The Miami-Dade cop who tried to frame her shoe-selling husband for hawking counterfeit sneakers won’t be going to jail.
A judge on Thursday instead ordered Saintamen Edwards to complete four years of probation and 500 hours of community service for her conviction on charges of official misconduct.
“I do not believe Ms. Edwards should go to jail for this offense, but certainly she needs to pay,” Miami-Dade Circuit Judge Martin Zilber said.
Edwards, who was a cop for 13 years, has already been fired from the Miami-Dade Police Department.
Never miss a local story.
In November, a jury convicted Edwards in a strange plot to get back at her then-estranged husband, to whom she remains married. He appeared in Miami-Dade court on Thursday to support his wife, though neither spoke to the judge.
According to prosecutors, Edwards in July 2013 posed as an “Officer Diann Mich” and called a Miami Beach sneaker shoe store that employed her husband, Clyde Edwards. She told his boss that he was the “subject of a criminal investigation” that was “adversely affecting” the shoe store’s business.
Not long afterward, the boss received an email with two scanned Miami-Dade police “offense-incident” reports. The email urged the boss to not discuss the open criminal investigation.
The reports alleged that Edwards sold fake shoes to customers, including one who bought a pair of Nike Air Jordans for $500, prosecutors Devon Helfmeyer and Ronald Dowdy told jurors. Investigators believe Edwards was never involved in any illegal activity involving shoes.
The reports were actually bogus.
At trial, Saintamen Edwards took the stand to claim that she was actually at her gynecologist on the day of the crime. But after her testimony, investigators subpoenaed her medical records showing that Edwards never went to the doctor that day.
Miami-Dade prosecutors asked for 60 days in jail because of “her abuse of power and betrayal of trust.”
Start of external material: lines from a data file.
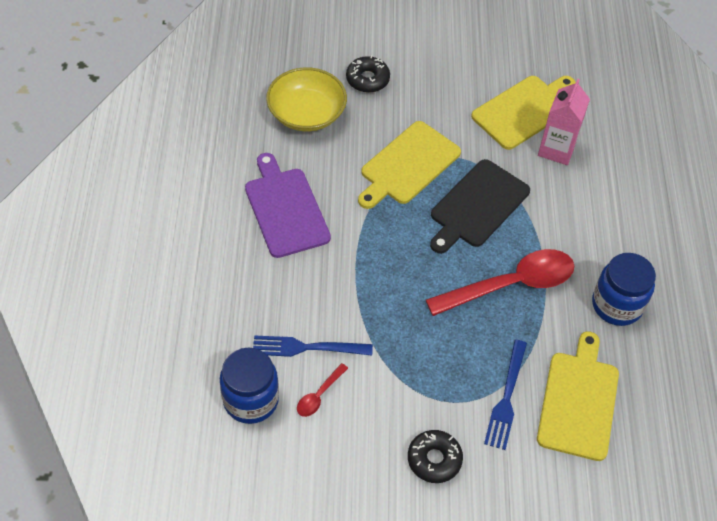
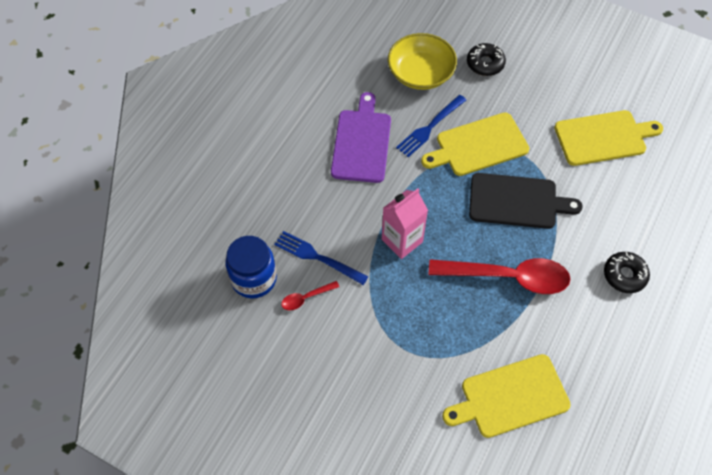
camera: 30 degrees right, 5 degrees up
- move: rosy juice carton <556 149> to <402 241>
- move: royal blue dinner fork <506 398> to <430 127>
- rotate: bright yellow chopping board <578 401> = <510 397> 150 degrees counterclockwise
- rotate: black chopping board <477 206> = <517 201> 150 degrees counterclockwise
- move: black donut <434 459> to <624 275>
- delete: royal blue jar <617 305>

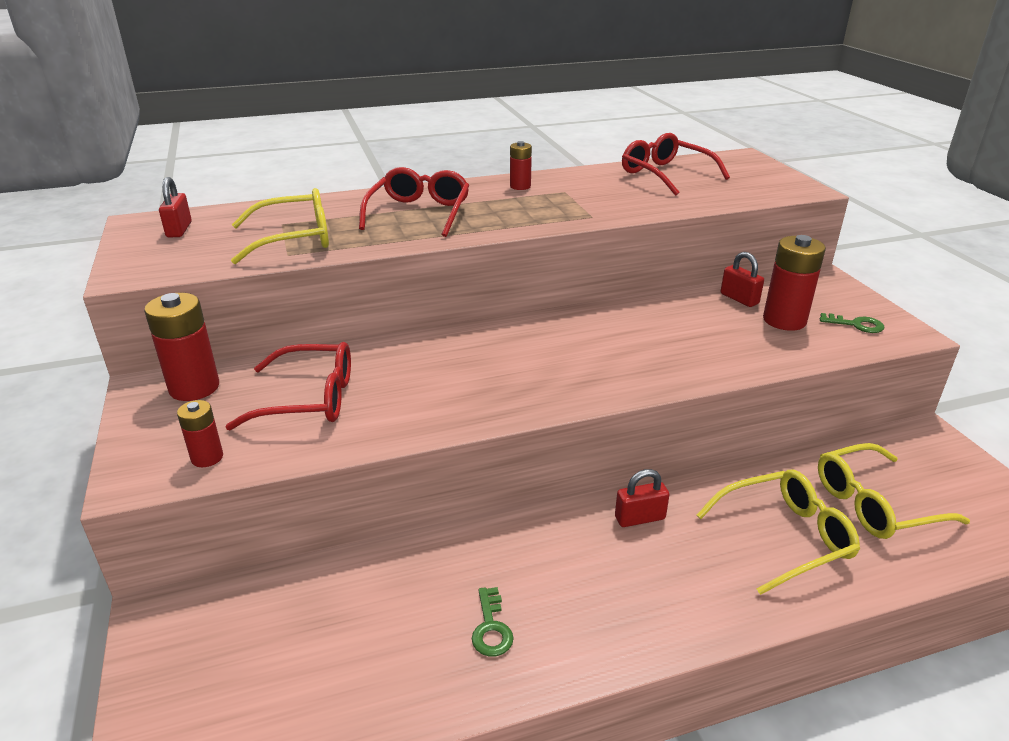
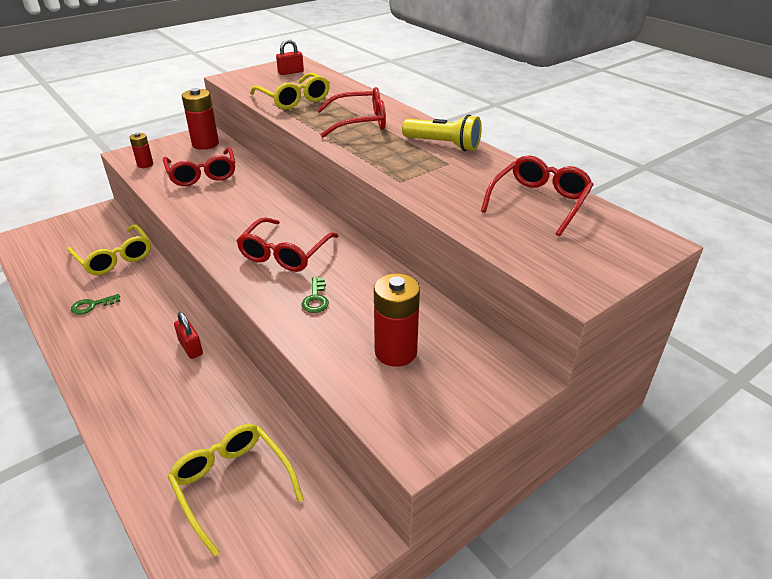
camera: 70 degrees right, 5 degrees up
- move: bright yellow spectacles <784 537> to <114 257>
- insert: scarlet spectacles <285 253>
- move: green key <856 325> to <316 299>
- replace: scarlet power cell <520 186> to bright yellow pocket torch <443 145>
- delete: scarlet lock <739 299>

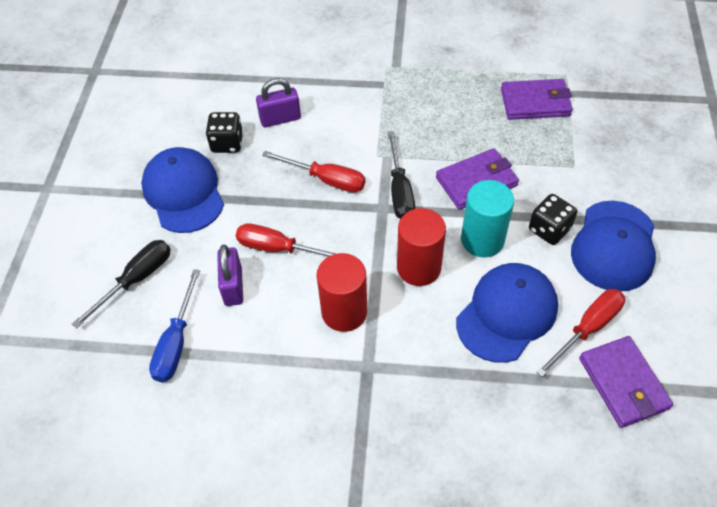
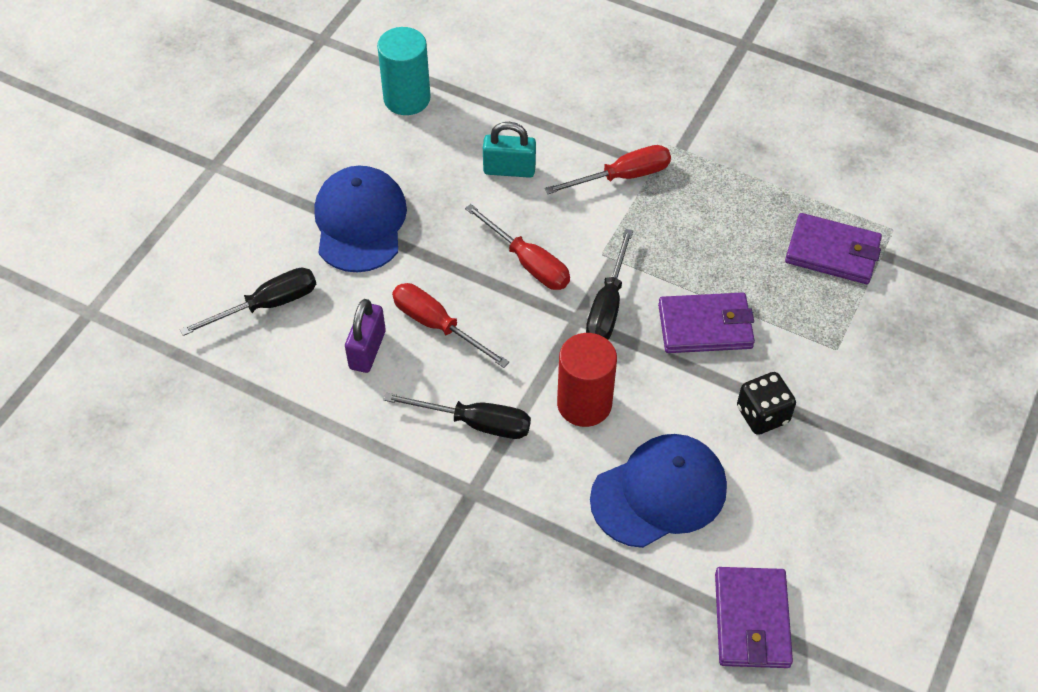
camera: 20 degrees right, 0 degrees up
- move: teal cylinder shape <482 240> to <407 98>
- replace: scarlet cylinder shape <344 312> to black screwdriver <475 423>
- recolor: royal purple lock <280 119> to teal lock <509 169>
- move: scarlet screwdriver <587 329> to <623 176>
- delete: royal blue screwdriver <176 342>
- delete: black game die <227 143>
- delete: royal blue cap <614 246>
“As a police officer, she took an oath to serve and protect and she violated that oath,” Helfmeyer said. “She deserves punishment.”
But Harry Solomon, her defense attorney, noted that Edwards must take care of a young daughter by herself after her husband took a well-paying job in Boston.
“I believe the judge made the correct decision,” Solomon said. “Certainly, this is a very sad and unfortunate situation that’s irreparably affected her life. No matter what happens, her life is not going be the same. She lost her job as a police officer.”